▶ [What you need to do]: Restate word for word all of the lines below, with each image left out.

▶ [Exercise inputs]:
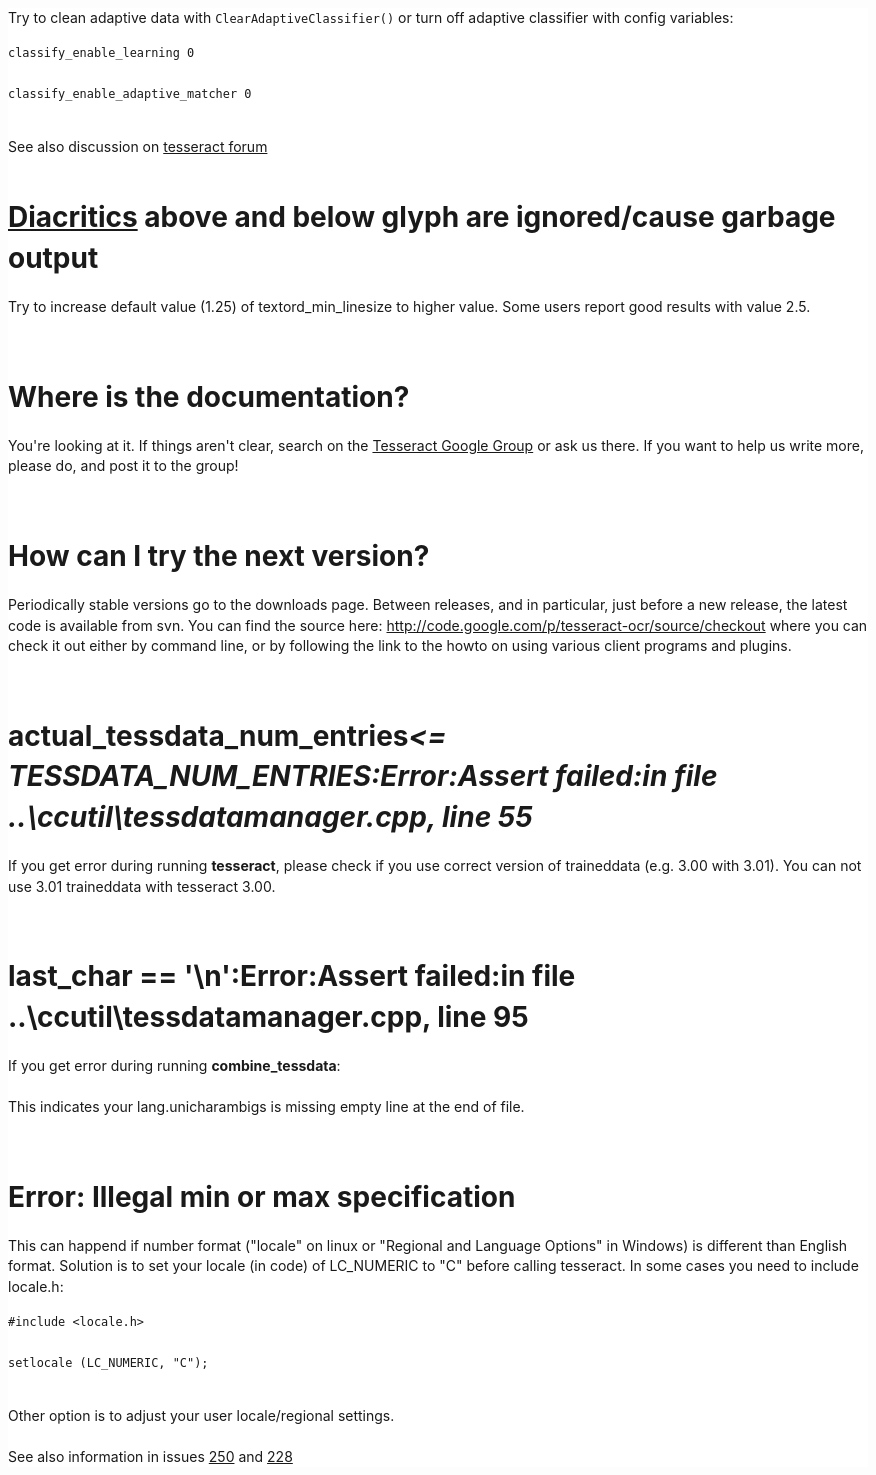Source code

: Try to clean adaptive data with <code>ClearAdaptiveClassifier()</code> or turn off adaptive classifier with config variables:<br>
<pre><code>classify_enable_learning 0<br>
classify_enable_adaptive_matcher 0<br>
</code></pre>

See also discussion on <a href='https://groups.google.com/d/topic/tesseract-ocr/ByGJhocI9qQ'>tesseract forum</a>

<h1><a href='http://en.wikipedia.org/wiki/Diacritic'>Diacritics</a> above and below glyph are ignored/cause garbage output</h1>

Try to increase default value (1.25) of textord_min_linesize to higher value. Some users report good results with value 2.5.<br>
<br>
<h1>Where is the documentation?</h1>

You're looking at it. If things aren't clear, search on the <a href='http://groups.google.com/group/tesseract-ocr/'>Tesseract Google Group</a> or ask us there. If you want to help us write more, please do, and post it to the group!<br>
<br>
<h1>How can I try the next version?</h1>

Periodically stable versions go to the downloads page. Between releases, and in particular, just before a new release, the latest code is available from svn. You can find the source here: <a href='http://code.google.com/p/tesseract-ocr/source/checkout'>http://code.google.com/p/tesseract-ocr/source/checkout</a> where you can check it out either by command line, or by following the link to the howto on using various client programs and plugins.<br>
<br>
<h1>actual_tessdata_num_entries<i><= TESSDATA_NUM_ENTRIES:Error:Assert failed:in file ..\ccutil\tessdatamanager.cpp, line 55</h1></i>

If you get error during running <b>tesseract</b>, please check if you use correct version of traineddata (e.g. 3.00 with 3.01). You can not use 3.01 traineddata with tesseract 3.00.<br>
<br>
<h1>last_char == '\n':Error:Assert failed:in file ..\ccutil\tessdatamanager.cpp, line 95</h1>

If you get error during running <b>combine_tessdata</b>:<br>
<a href='Hidden comment: 
last_char == "\n":Error:Assert failed:in file ..\ccutil\tessdatamanager.cpp, line 95
'></a><br>
This indicates your lang.unicharambigs is missing empty line at the end of file.<br>
<br>
<h1>Error: Illegal min or max specification</h1>

This can happend if number format ("locale" on linux or "Regional and Language Options" in Windows) is different than English format. Solution is to set your locale (in code) of LC_NUMERIC to "C"  before calling tesseract. In some cases you need to include locale.h:<br>
<pre><code>#include &lt;locale.h&gt;<br>
setlocale (LC_NUMERIC, "C");<br>
</code></pre>

Other option is to adjust your user locale/regional settings.<br>
<br>
See also information in issues <a href='http://code.google.com/p/tesseract-ocr/issues/detail?id=250'>250</a> and <a href='http://code.google.com/p/tesseract-ocr/issues/detail?id=228'>228</a>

▶ [Completed task]:
Source code

: Try to clean adaptive data with <code>ClearAdaptiveClassifier()</code> or turn off adaptive classifier with config variables:<br>
<pre><code>classify_enable_learning 0<br>
classify_enable_adaptive_matcher 0<br>
</code></pre>

See also discussion on <a href='https://groups.google.com/d/topic/tesseract-ocr/ByGJhocI9qQ'>tesseract forum</a>

<h1><a href='http://en.wikipedia.org/wiki/Diacritic'>Diacritics</a> above and below glyph are ignored/cause garbage output</h1>

Try to increase default value (1.25) of textord_min_linesize to higher value. Some users report good results with value 2.5.<br>
<br>
<h1>Where is the documentation?</h1>

You're looking at it. If things aren't clear, search on the <a href='http://groups.google.com/group/tesseract-ocr/'>Tesseract Google Group</a> or ask us there. If you want to help us write more, please do, and post it to the group!<br>
<br>
<h1>How can I try the next version?</h1>

Periodically stable versions go to the downloads page. Between releases, and in particular, just before a new release, the latest code is available from svn. You can find the source here: <a href='http://code.google.com/p/tesseract-ocr/source/checkout'>http://code.google.com/p/tesseract-ocr/source/checkout</a> where you can check it out either by command line, or by following the link to the howto on using various client programs and plugins.<br>
<br>
<h1>actual_tessdata_num_entries<i><= TESSDATA_NUM_ENTRIES:Error:Assert failed:in file ..\ccutil\tessdatamanager.cpp, line 55</h1></i>

If you get error during running <b>tesseract</b>, please check if you use correct version of traineddata (e.g. 3.00 with 3.01). You can not use 3.01 traineddata with tesseract 3.00.<br>
<br>
<h1>last_char == '\n':Error:Assert failed:in file ..\ccutil\tessdatamanager.cpp, line 95</h1>

If you get error during running <b>combine_tessdata</b>:<br>
<a href='Hidden comment: 
last_char == "\n":Error:Assert failed:in file ..\ccutil\tessdatamanager.cpp, line 95
'></a><br>
This indicates your lang.unicharambigs is missing empty line at the end of file.<br>
<br>
<h1>Error: Illegal min or max specification</h1>

This can happend if number format ("locale" on linux or "Regional and Language Options" in Windows) is different than English format. Solution is to set your locale (in code) of LC_NUMERIC to "C"  before calling tesseract. In some cases you need to include locale.h:<br>
<pre><code>#include &lt;locale.h&gt;<br>
setlocale (LC_NUMERIC, "C");<br>
</code></pre>

Other option is to adjust your user locale/regional settings.<br>
<br>
See also information in issues <a href='http://code.google.com/p/tesseract-ocr/issues/detail?id=250'>250</a> and <a href='http://code.google.com/p/tesseract-ocr/issues/detail?id=228'>228</a>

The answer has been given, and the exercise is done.